Mahmoudiyah (Arabic: المحمودية) (also transliterated Al-Mahmudiyah, Al-Mahmoudi, or Al-Mahmudiya, prefixed usually with Al-) is a rural city south of Baghdad. Known as the "Gateway to Baghdad," the city's proximity to Baghdad made it central to the counterinsurgency campaign.
Al-Mahmudiya has approximately 350,000 inhabitants, most of whom are SunniArabs, over 75% of Al-Mahmudiya are Sunni, as reported by the UNHCR IDPs list. While the control of rural areas around the area of Mahmudiyah is by Sunnis, such as the towns of Latifiyah and Yusufiyah, the Shiites remain in the center of Mahmoudiyah city.
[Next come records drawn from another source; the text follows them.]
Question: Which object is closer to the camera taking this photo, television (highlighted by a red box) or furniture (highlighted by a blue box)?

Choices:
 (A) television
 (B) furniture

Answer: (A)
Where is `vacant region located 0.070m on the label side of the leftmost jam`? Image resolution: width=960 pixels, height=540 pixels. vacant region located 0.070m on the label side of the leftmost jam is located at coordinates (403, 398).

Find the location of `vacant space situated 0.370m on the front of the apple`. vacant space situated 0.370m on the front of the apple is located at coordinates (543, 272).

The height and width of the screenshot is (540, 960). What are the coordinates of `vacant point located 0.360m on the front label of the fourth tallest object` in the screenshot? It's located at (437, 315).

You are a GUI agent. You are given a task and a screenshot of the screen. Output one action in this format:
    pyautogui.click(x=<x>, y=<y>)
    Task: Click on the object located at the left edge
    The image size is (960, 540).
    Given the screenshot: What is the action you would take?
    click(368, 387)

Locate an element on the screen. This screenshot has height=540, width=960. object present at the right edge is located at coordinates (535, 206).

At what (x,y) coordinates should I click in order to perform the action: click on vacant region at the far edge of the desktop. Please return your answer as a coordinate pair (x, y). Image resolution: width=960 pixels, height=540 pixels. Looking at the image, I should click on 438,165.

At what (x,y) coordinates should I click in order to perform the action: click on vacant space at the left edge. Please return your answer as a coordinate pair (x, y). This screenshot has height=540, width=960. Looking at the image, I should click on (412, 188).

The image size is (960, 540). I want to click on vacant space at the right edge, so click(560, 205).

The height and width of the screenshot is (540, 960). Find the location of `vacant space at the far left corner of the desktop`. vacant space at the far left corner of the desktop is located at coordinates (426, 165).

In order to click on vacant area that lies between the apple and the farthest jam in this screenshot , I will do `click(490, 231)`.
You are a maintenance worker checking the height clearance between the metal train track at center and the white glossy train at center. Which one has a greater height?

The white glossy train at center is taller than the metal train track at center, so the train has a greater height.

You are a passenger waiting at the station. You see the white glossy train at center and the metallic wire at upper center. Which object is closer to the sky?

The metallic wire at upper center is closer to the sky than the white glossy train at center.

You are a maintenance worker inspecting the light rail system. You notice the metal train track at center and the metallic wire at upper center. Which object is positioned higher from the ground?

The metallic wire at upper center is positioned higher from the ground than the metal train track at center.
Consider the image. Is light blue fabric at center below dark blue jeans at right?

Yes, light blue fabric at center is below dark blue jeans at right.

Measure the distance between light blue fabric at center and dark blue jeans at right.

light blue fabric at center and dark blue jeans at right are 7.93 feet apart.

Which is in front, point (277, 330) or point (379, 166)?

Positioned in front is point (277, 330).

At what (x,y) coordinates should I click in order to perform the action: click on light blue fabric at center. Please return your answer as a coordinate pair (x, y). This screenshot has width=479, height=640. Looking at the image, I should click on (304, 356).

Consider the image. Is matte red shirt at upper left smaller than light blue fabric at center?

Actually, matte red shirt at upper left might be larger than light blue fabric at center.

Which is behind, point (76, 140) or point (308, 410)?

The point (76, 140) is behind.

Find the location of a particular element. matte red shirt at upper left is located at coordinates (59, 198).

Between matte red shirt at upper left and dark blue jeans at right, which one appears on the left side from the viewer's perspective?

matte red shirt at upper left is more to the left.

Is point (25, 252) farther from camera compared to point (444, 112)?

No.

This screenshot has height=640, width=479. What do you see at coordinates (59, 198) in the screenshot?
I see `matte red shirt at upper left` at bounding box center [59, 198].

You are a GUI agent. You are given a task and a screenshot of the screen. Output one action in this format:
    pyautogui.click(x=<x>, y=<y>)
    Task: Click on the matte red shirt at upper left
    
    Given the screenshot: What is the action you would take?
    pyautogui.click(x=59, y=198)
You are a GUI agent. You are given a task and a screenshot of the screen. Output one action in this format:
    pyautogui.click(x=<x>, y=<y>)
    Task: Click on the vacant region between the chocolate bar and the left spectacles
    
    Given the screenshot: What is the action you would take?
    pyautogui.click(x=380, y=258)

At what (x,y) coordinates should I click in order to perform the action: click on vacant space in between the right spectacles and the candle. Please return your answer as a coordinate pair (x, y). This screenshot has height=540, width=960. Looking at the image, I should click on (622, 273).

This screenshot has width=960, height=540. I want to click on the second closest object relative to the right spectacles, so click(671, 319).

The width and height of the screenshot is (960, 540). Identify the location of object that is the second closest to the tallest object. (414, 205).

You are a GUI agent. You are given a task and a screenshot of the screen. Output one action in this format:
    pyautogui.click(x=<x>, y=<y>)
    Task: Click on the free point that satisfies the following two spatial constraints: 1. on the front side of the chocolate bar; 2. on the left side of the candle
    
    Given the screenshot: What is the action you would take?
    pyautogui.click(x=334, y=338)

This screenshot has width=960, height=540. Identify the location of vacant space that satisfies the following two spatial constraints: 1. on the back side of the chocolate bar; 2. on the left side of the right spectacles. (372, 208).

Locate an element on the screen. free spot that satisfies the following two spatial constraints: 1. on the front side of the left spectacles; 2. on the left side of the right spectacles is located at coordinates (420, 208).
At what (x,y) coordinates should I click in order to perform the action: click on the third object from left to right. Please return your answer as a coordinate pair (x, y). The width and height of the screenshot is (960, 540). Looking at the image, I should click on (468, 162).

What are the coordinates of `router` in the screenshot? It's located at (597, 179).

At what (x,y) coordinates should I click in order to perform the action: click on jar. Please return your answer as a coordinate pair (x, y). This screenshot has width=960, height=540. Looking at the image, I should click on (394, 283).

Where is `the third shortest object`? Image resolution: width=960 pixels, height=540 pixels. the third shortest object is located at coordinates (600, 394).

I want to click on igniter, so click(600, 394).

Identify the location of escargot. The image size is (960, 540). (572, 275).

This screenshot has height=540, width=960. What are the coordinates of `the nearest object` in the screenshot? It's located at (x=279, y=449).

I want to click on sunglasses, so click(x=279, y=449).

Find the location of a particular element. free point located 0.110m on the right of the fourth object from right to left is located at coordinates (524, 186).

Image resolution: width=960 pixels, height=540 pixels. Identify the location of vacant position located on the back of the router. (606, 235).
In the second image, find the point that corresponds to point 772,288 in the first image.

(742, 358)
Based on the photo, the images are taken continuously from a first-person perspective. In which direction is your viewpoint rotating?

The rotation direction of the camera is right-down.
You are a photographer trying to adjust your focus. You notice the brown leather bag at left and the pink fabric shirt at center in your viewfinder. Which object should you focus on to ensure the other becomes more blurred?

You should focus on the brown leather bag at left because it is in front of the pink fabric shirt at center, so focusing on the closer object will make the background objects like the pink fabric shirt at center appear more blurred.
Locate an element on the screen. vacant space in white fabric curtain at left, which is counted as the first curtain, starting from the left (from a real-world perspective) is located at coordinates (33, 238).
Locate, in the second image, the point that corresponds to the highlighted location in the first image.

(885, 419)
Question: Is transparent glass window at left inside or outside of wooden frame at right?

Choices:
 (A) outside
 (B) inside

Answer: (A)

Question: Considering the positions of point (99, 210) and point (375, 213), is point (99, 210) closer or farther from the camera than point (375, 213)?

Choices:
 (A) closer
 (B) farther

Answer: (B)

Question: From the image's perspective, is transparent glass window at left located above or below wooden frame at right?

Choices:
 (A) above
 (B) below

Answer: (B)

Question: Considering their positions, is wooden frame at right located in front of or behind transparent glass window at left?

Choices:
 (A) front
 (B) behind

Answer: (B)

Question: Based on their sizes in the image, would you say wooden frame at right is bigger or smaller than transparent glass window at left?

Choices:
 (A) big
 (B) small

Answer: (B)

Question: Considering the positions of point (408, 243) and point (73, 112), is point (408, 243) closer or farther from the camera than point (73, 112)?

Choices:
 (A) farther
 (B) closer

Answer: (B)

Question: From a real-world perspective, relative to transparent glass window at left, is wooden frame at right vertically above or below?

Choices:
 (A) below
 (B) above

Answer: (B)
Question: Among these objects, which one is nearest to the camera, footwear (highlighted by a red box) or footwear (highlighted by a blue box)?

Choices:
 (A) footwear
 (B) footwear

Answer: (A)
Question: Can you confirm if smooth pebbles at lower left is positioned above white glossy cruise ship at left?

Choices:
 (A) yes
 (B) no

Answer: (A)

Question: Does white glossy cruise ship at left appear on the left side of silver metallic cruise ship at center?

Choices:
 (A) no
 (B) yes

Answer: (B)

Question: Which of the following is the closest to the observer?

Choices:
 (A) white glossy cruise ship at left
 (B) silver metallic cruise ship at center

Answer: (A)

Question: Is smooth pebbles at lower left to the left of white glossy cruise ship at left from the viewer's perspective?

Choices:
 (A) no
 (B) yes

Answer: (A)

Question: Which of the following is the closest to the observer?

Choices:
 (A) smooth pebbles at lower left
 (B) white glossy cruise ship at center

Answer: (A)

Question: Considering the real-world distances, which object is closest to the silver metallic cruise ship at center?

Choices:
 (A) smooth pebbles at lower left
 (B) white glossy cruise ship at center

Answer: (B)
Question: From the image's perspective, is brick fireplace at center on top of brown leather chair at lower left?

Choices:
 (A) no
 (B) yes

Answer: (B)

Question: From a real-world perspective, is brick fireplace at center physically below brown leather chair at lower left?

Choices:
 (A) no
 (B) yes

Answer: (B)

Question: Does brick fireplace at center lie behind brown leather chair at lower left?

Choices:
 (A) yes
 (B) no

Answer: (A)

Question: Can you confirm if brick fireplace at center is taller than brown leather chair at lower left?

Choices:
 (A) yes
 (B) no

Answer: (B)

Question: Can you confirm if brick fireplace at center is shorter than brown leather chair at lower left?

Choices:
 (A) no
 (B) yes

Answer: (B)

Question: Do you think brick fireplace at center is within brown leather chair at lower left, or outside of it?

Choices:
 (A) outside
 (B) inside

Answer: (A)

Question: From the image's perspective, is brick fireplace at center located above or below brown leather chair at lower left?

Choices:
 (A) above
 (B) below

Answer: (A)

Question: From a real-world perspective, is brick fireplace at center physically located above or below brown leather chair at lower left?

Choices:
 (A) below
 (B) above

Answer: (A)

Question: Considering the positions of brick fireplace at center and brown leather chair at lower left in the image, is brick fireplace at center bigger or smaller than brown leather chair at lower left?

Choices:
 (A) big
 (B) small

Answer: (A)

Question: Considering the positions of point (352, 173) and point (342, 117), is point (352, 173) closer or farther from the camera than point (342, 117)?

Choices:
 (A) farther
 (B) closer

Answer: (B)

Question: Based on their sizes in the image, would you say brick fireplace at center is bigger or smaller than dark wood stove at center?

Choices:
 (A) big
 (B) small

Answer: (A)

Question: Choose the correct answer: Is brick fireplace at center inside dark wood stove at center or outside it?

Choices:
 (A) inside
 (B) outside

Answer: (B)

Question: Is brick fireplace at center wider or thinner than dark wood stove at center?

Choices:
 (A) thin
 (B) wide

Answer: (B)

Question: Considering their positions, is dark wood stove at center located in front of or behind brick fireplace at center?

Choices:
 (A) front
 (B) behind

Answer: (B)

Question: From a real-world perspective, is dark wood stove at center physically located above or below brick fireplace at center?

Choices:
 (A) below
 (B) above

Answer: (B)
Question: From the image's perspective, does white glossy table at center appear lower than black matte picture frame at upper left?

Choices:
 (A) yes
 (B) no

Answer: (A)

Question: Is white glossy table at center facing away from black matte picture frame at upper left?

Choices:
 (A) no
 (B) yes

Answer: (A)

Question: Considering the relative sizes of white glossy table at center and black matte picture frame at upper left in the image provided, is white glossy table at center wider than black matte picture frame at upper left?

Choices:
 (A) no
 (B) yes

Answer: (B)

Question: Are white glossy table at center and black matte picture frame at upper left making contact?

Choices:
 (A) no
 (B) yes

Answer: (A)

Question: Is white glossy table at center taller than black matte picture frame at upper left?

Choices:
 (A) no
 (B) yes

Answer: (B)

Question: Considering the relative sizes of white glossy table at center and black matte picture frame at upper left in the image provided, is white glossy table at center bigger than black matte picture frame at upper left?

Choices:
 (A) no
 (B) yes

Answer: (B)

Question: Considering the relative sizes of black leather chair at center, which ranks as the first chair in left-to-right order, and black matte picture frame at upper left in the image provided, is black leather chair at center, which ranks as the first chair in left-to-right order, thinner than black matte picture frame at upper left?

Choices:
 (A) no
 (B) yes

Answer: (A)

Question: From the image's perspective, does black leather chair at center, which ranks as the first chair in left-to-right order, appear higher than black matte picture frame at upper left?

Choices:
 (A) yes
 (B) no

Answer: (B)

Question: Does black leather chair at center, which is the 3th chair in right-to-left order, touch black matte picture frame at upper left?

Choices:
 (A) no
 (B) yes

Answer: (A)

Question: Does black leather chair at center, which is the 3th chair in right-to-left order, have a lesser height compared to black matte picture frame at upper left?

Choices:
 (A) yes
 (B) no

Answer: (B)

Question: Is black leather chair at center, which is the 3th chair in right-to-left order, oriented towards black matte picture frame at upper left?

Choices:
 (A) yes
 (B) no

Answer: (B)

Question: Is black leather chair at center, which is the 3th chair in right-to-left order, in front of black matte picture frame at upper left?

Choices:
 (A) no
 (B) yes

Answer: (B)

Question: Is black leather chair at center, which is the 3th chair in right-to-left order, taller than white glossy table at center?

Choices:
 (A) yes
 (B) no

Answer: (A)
During the Iraq War, a war crime took place in Mahmudiyah on March 12, 2006 in which five soldiers of the 502d Infantry Regiment, raped a 14-year-old Iraqi girl, Abeer Qassim Hamza al-Janabi (an Iraqi Sunni Arab girl) and then murdered her, after killing her father Qassim Hamza Raheem, her mother Fakhriya Taha Muhasen and her six-year-old sister Hadeel Qassim Hamza al-Janabi. The soldiers then burned the bodies to conceal evidence of the crime. Four of the soldiers were convicted of rape and murder, and the fifth was convicted of lesser crimes.